Supervisor: Prof. Subhasis Chaudhuri, Prof. Biplab Banerjee
Department: DUAL DEGREE Electrical Engineering
Description of research work:
Cross-Attention is what you need!
Sub Heading: FusAtNet: Dual Attention Based SpectroSpatial Multimodal Fusion
Today, with recent advances in sensing, multimodal data is becoming easily available for various applications, especially in remote sensing (RS), where many data types like multispectral (MSI), hyperspectral (HSI), LiDAR etc. are available.
Effective fusion of these multi source datasets is becoming important, for these multi-modality features have been shown to generate highly accurate land-cover maps. However, fusion in the context of RS is non-trivial considering the redundancy involved in the data and the large domain differences among multiple modalities. In addition, the feature extraction modules for different modalities hardly interact among themselves, which further limits their semantic relatedness.
Why is a single fused representation important?
Several advantages of combining multimodal images, including:
generating a rich, fused representation, helps select task relevant features
Interestingly, most common methods today often just use methods like early concatenation, CNN extracted feature level concatenation or multi-stream decision level fusion methods, totally overlooking cross-domain features. Visual attention, a recent addition to the deep-learning-researchers’ toolbox is largely unexplored in multi-modal domain.
A question arises: How to best fuse these modalities for a joint, rich representation which can be used in downstream tasks?
An ideal fusion method would synergistically combine the two modalities and ensure that the resultant product reflects the salient features of input modalities.
In this work, we propose a new concept of “cross-attention and propose attention based HSI-LiDAR fusion in the context of land-cover classification.
A New Concept: Cross Attention
Dept: Electrical Engineering
Cross attention is a novel and intuitive fusion method in which attention masks from one modality (hereby LiDAR) are used to highlight the extracted features in another modality (hereby HSI). Note that this is different from self-attention where attention mask from HSI is used to highlight its own spectral features.

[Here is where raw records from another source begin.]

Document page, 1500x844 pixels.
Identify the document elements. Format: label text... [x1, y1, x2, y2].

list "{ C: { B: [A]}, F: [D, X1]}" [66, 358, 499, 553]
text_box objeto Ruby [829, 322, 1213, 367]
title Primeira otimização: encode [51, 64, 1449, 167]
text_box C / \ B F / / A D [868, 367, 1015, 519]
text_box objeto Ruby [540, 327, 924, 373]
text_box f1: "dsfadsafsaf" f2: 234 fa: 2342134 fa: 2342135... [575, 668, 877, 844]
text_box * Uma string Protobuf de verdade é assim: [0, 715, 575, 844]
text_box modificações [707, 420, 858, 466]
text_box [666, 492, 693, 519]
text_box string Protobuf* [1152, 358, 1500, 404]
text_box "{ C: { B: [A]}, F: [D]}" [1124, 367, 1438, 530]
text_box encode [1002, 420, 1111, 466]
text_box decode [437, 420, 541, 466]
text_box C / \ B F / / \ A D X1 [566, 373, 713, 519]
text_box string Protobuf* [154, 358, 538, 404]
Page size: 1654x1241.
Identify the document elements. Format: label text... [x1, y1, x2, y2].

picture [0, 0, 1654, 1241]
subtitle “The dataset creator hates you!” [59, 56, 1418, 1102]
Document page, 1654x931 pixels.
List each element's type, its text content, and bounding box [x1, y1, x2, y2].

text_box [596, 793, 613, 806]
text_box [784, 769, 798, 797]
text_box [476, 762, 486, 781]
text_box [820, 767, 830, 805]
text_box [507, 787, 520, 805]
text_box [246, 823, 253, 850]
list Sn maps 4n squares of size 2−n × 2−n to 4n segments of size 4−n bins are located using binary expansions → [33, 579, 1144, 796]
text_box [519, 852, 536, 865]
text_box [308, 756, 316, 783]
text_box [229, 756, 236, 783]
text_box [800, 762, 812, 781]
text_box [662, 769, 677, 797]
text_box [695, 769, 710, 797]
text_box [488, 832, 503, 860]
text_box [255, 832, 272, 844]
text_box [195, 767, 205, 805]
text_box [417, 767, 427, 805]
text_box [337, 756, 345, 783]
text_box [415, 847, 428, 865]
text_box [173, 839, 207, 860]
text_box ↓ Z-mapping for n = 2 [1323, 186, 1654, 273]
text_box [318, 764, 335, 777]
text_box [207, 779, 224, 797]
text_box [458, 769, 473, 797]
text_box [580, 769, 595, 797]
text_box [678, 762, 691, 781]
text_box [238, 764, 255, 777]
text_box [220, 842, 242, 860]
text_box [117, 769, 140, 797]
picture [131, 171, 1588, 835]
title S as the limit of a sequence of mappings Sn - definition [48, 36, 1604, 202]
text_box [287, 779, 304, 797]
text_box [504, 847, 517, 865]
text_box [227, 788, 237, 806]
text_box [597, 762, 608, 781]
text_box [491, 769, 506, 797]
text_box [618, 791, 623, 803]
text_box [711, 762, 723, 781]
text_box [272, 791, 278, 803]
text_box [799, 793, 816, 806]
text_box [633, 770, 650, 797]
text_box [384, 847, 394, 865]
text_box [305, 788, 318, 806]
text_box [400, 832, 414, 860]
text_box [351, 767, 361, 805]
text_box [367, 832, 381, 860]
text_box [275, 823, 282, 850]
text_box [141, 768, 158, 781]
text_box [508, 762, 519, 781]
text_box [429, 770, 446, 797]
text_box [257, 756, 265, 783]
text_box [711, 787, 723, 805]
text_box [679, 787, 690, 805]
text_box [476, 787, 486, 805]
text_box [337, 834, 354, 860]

FusAtNet: Using Cross Attention in practice
We propose a feature fusion and extraction framework, namely FusAtNet, for collective land-cover classification of HSIs and LiDAR data in this paper. The proposed framework effectively utilizes HSI modality to generate an attention map using “self-attention” mechanism that highlights its own spectral features. Similarly, a “cross-attention” approach is simultaneously used to harness the LiDAR-derived attention map that accentuates the spatial features of HSI. These attentive spectral and spatial representations are then explored further along with the original data to obtain modality-specific feature embeddings. The modality oriented joint spectro-spatial information thus obtained, is subsequently utilized to carry out the land-cover classification task.
Experimental evaluations on three HSI-LiDAR datasets show that the proposed method achieves the state-of-the-art classification performance, including on the largest HSI-LiDAR benchmark dataset available, Houston. In remote sensing where lack of data is a major problem, our work starts outperforming existing state of the art methods with just 50% training data! Our work outperforms all existing deep fusion strategies, opening new avenues in multimodal classification (some of which cannot be disclosed by us at the moment, because many of these applications are subject to our forthcoming publications, but this impacts every multi-input deep learning algorithm in principle!).